しかし、お互いの息が当たるほど密着させた半身から伝わる暖かく柔らかなゼナの感触が、鼓動を加速させていく。
気を紛らわすために、死ぬかと思ったピソンたちとの闘いを思い出すが、どんどん感覚は冴えていき、次第にゼナの胸の鼓動や息遣いを感じ取れるようになっていく。

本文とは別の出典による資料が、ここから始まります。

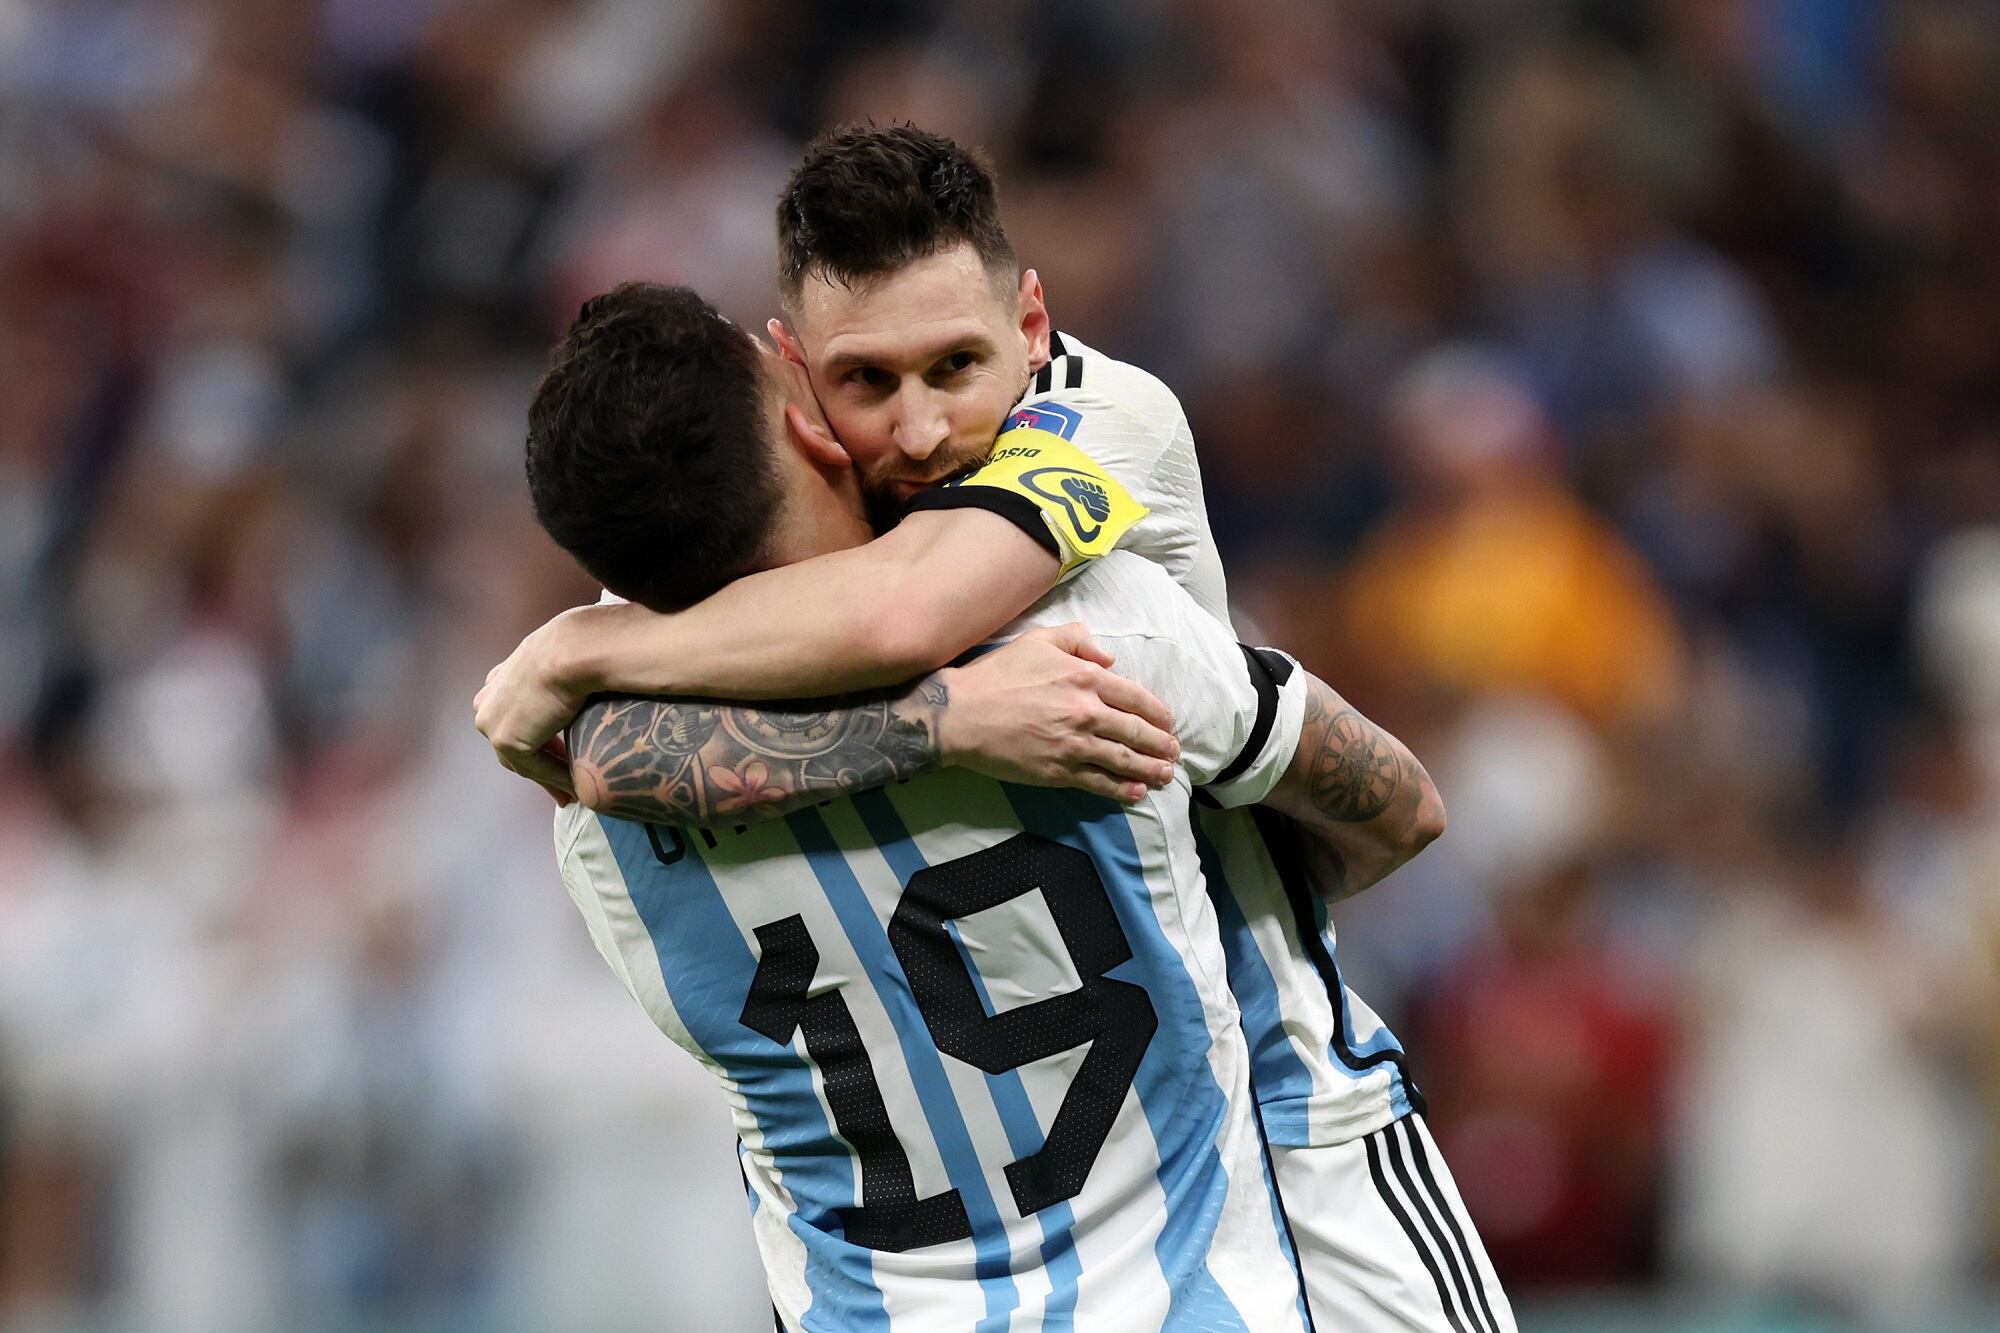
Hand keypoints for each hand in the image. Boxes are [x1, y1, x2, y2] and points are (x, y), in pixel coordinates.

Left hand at [474, 608, 596, 803]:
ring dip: (549, 776)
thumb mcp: (567, 661)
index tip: (562, 755)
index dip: (538, 739)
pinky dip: (556, 779)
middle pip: (514, 743)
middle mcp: (488, 699)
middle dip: (540, 764)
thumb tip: (591, 688)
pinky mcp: (505, 739)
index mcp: (500, 678)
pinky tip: (577, 786)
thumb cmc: (584, 646)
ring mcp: (492, 720)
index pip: (516, 718)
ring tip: (573, 791)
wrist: (578, 648)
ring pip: (522, 760)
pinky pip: (534, 768)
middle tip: (566, 783)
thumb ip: (565, 678)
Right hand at [934, 623, 1179, 802]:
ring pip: (1124, 760)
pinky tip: (1136, 793)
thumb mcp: (1038, 640)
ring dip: (1150, 769)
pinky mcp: (1059, 772)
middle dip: (1161, 744)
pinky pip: (1099, 783)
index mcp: (1085, 678)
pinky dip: (1122, 789)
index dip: (1157, 713)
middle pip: (1136, 732)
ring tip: (1165, 775)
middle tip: (1174, 752)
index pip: (1135, 697)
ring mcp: (1074, 746)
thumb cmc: (998, 674)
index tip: (1167, 722)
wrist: (961, 714)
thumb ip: (1078, 639)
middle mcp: (1087, 712)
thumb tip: (1110, 659)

アイトの下半身は意志とは関係なく健全な少年の反応を示した。
思わずゼナの肩を軽く手で叩く。
「も、もう!大丈夫です!」とアイトはゼナから離れようとする。
そのとき、ゴゴゴ、ギィィィィ!と、けたたましい音が鳴り車内が大きく揺れる。
密着させた二人の体も大きく揺れ動き反射的にゼナの腕がアイトの首元に伸びた。
ドン!
と、音が上げて停車した魔石列車の前方には、夕日に照らされてオレンジに輝く巨大な砂岩の城壁が。
「アステーリの門よ、開けゴマ!」
と、先頭車両の上で仁王立ちするナベリウスが声を張り上げ言う。
砂岩の壁の一角がみるみるうちにアーチ状の門に変形し、魔石列車はその門を潜り始める。
「揺れたねアイトくん、大丈夫だった?」
とゼナが、抱き寄せたアイトのほうを見る。
そこには、ゼナの腕でヘッドロックされ、意識をなくした白目のアイトが。
「うぁぁぁ!ごめん!アイトくん!」と慌てるゼナ。「そうだ!このルド君特性ドリンクを飲めば!」
その後、魔石列車にアイトの苦悶の叫び声が上がった。